⟨
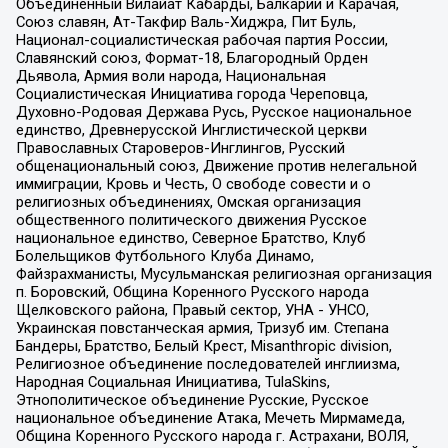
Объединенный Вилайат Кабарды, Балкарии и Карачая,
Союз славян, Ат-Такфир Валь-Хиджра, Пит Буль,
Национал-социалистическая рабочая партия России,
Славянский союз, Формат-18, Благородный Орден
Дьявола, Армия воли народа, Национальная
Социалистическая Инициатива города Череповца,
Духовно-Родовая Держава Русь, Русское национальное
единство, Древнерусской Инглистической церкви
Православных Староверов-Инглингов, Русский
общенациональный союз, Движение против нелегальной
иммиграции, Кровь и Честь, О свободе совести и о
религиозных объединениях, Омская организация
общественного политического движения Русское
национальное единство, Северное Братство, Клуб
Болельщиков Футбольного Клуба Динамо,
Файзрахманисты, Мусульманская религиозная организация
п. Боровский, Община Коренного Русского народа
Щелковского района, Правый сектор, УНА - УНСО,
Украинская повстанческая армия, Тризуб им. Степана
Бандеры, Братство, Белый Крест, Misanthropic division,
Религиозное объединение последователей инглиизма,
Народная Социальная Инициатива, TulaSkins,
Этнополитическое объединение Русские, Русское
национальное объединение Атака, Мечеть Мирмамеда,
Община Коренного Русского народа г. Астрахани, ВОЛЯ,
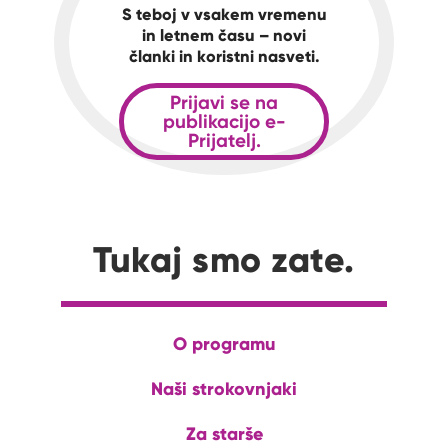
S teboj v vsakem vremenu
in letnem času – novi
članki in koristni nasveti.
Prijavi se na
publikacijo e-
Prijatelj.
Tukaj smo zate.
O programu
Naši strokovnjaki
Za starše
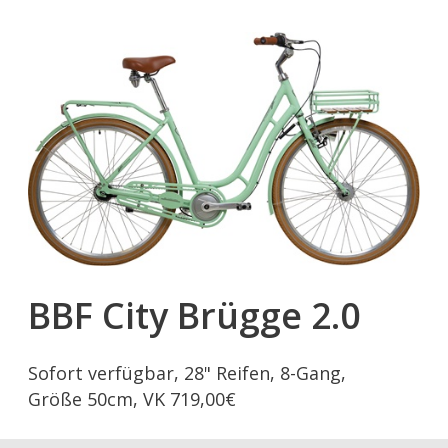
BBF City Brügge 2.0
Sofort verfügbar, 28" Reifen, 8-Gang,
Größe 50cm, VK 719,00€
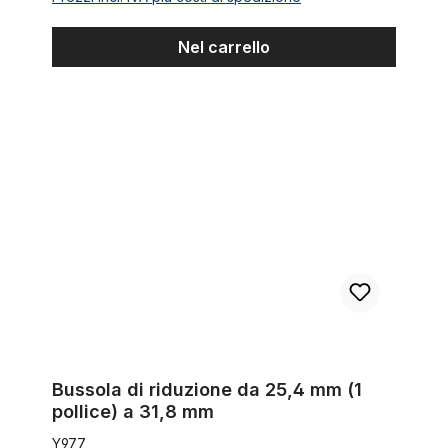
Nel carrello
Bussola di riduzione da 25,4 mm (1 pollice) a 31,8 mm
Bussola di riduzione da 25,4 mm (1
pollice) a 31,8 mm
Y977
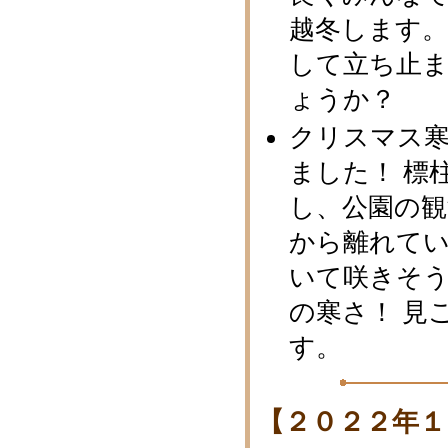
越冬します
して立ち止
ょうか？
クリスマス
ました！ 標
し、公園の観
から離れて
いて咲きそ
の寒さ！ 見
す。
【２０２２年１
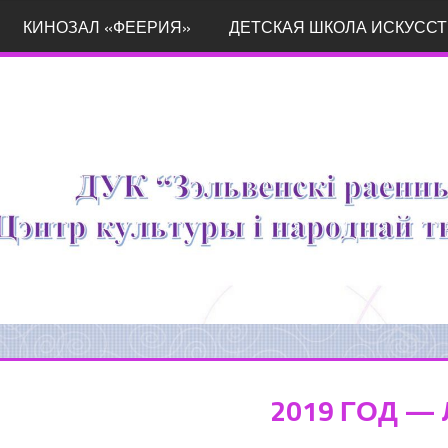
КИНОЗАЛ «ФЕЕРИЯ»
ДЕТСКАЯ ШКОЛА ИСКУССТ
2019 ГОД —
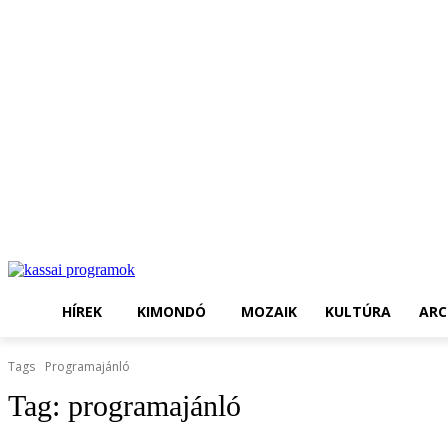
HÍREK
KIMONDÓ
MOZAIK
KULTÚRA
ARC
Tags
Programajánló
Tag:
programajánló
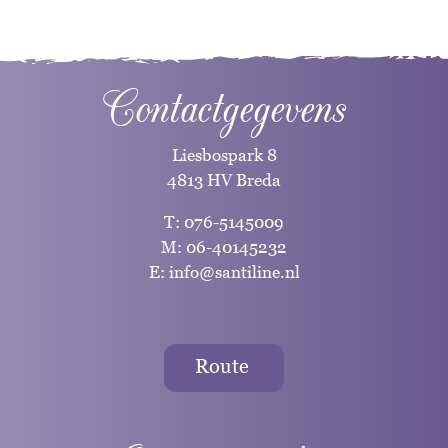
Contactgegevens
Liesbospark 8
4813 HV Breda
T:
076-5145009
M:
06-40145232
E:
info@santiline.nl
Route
⟩
**Exercise details**
Scan the preceding listing for the string "объединение" and copy every line where it occurs.

**Problem solution**
Религиозное объединение последователей инглиизма,
Этнополитическое объединение Русские, Русское
национальное объединение Атака, Мечеть Мирмамеда,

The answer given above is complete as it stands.